European Crime Drama 'Crossing Lines' Gets Second Season
Ray Stevenson and Carrie-Anne Moss will be among the guest stars on the new season of the procedural.
BERLIN – The European crime procedural Crossing Lines, a summer primetime series on NBC, has been greenlighted by its European backers for a second season.
German producer Tandem Communications and Ed Bernero's Bernero Productions will begin shooting season two of Crossing Lines on Sept. 22. The new season will expand from 10 to 12 episodes and will shoot on location in France, the Czech Republic, Monte Carlo and Bulgaria.
Created by Bernero, a TV procedural veteran whose credits include Criminal Minds and Third Watch, Crossing Lines follows a special police unit of the International Criminal Court that investigates serial criminals that cross over European borders.

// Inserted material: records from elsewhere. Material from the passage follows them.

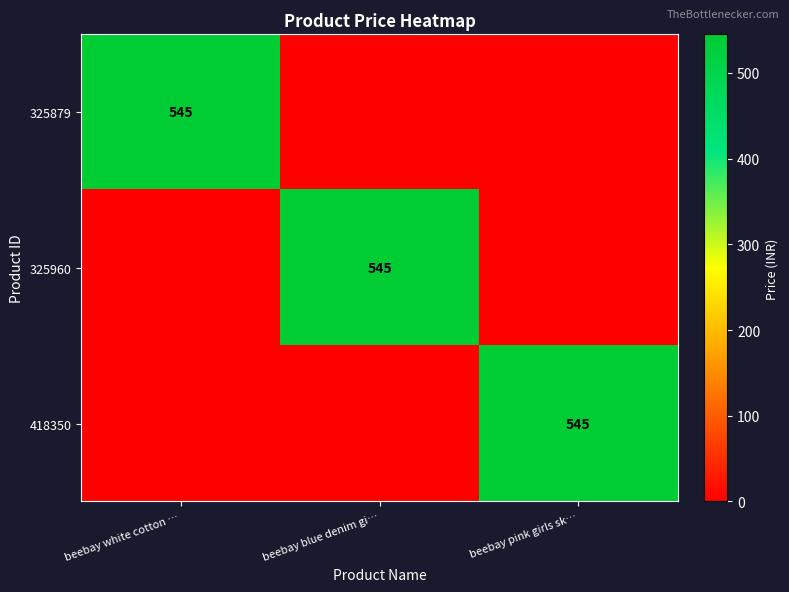

Is it true that 325960 equals 545 at beebay blue denim gi…?

True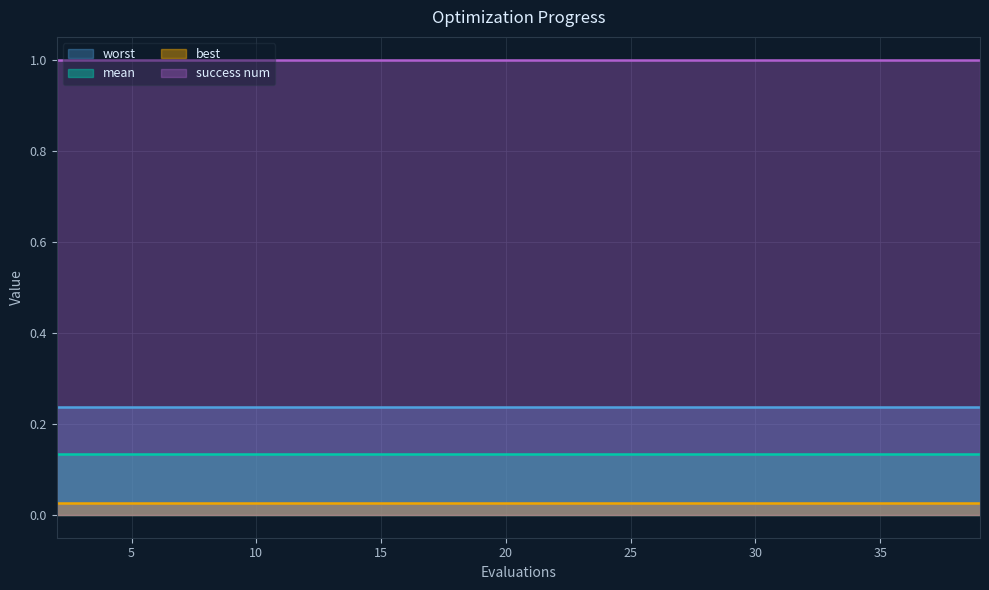

What is the maximum value shown in the chart?

1.0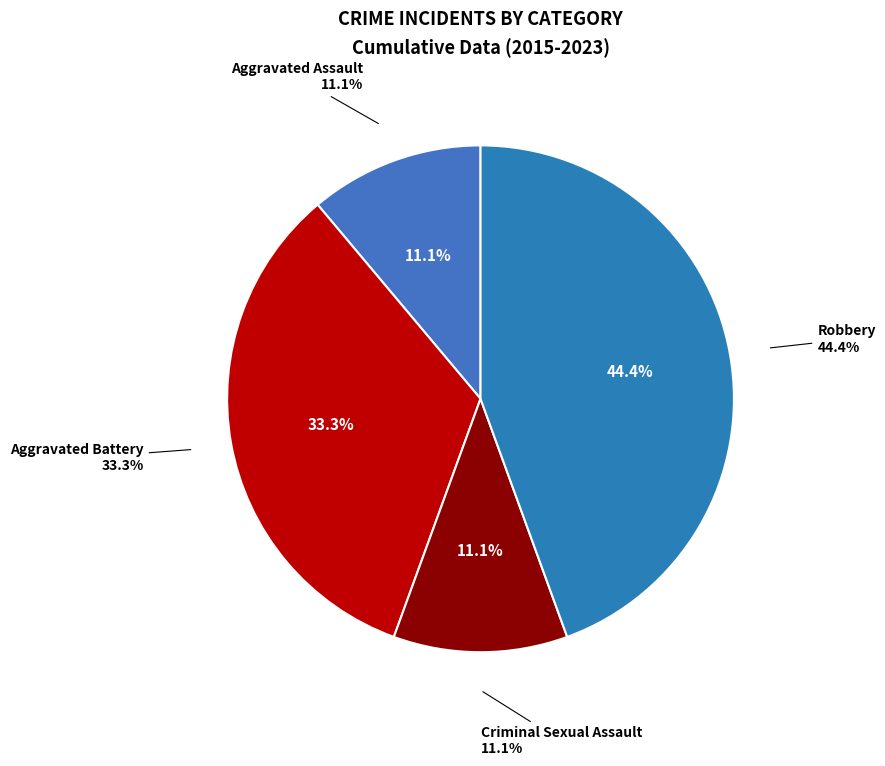

How many slices are in this pie chart?

4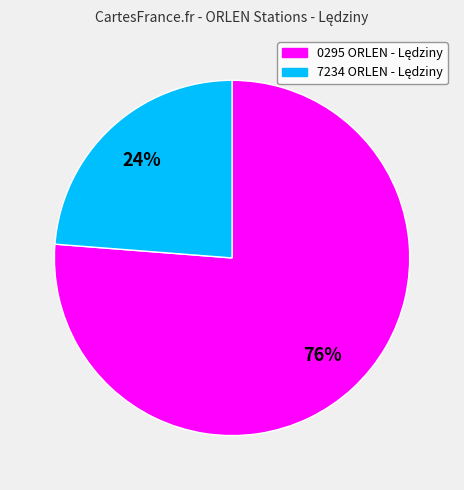

To the nearest percent, what is the average slice percentage?

50%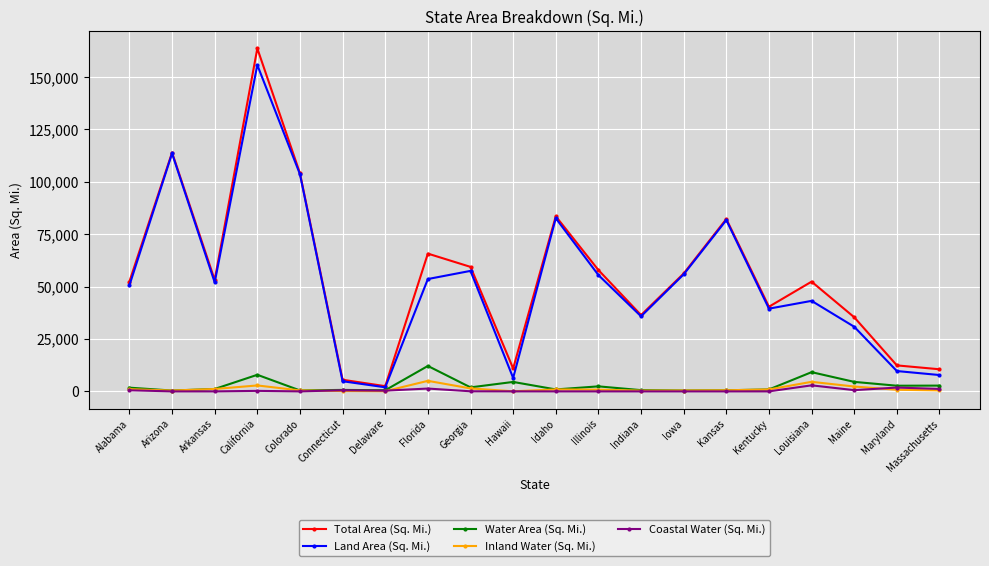

Is the value of Total Area (Sq. Mi.) at Kansas greater than the value of Coastal Water (Sq. Mi.) at Maryland?

Yes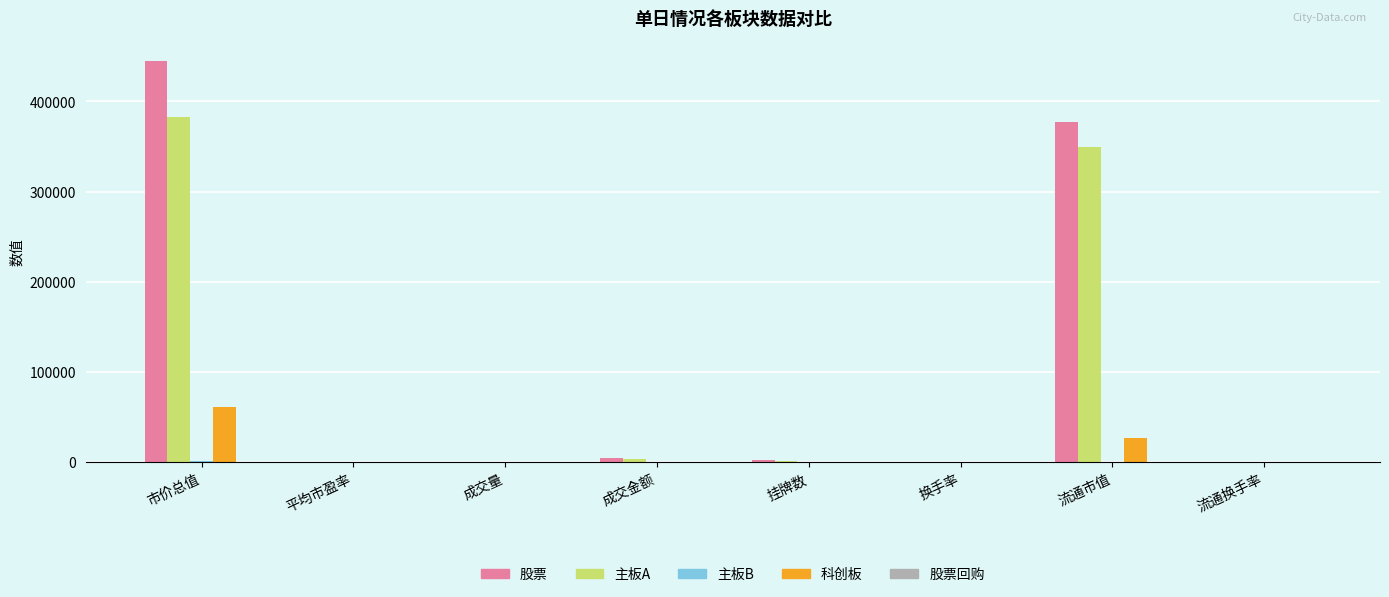

How many categories are shown in the chart?

8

Season two will see the return of Crossing Lines regulars William Fichtner, Donald Sutherland, Marc Lavoine, Tom Wlaschiha, Gabriella Pession and Richard Flood alongside actress Lara Rossi, who was introduced near the end of season one as a new member of the investigative team.
Season two will also feature several high-profile guest stars, among them The Matrix and Vegas actress Carrie-Anne Moss and Irish actor Ray Stevenson (Thor, Dexter).
Crossing Lines will continue to be set up as a co-production with France’s TF1 in association with Sony Pictures Television Networks.
The show has been a big international seller, with Tandem inking deals in more than 180 territories. Crossing Lines has delivered solid ratings in the European territories where it has aired, including Italy and Germany, but received a mixed response in the U.S. After starting strong, the show dipped toward the end of the first season, ending with a two-hour finale on Aug. 18 that garnered a series low 0.4 rating among adults 18-49.
The Peacock network has not yet committed to airing the second season. As with season one of Crossing Lines, the show will be completely financed out of the international market and sold into the U.S.